> [RECORDS SUPPLIED]:
┄┄┄┄┄┄┄┄┄┄

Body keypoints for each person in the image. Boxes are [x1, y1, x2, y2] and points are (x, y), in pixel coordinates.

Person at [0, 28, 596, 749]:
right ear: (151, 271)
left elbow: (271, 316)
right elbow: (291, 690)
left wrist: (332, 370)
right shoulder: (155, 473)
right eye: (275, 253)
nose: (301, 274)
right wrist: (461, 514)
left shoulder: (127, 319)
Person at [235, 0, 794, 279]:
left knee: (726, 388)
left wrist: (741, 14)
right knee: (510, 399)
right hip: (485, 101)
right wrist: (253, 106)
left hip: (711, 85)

┄┄┄┄┄┄┄┄┄┄

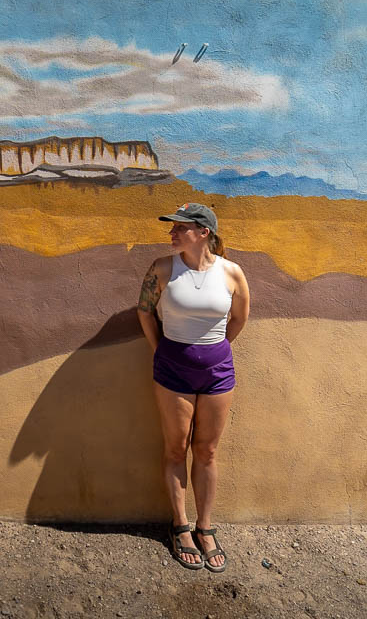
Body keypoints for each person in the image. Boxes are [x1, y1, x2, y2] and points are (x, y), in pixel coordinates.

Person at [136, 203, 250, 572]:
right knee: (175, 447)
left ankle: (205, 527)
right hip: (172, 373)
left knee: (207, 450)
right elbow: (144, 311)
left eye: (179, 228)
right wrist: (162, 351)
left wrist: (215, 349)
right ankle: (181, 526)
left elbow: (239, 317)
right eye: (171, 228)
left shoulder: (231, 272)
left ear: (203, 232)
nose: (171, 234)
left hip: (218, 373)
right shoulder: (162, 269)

┄┄┄┄┄┄┄┄┄┄

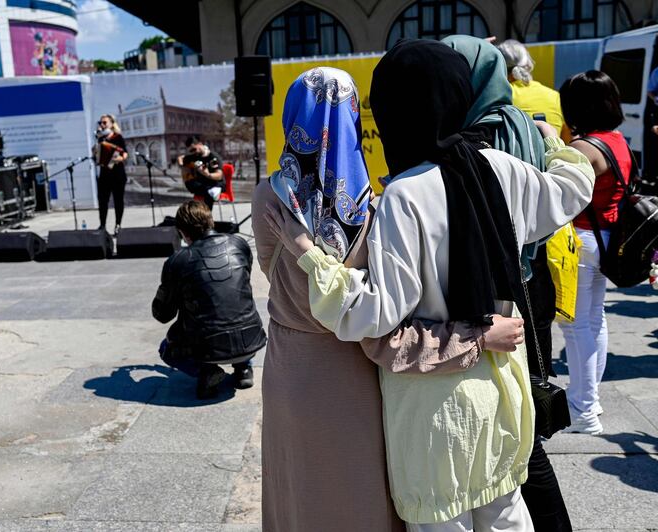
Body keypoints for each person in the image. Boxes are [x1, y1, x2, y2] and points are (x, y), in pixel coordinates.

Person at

┄┄┄┄┄┄┄┄┄┄

> [WHAT THE TASK REQUIRES]:
Based on the records above, count the lines in which "elbow" occurs and provide only the number.

> [YOUR RESPONSE]:
4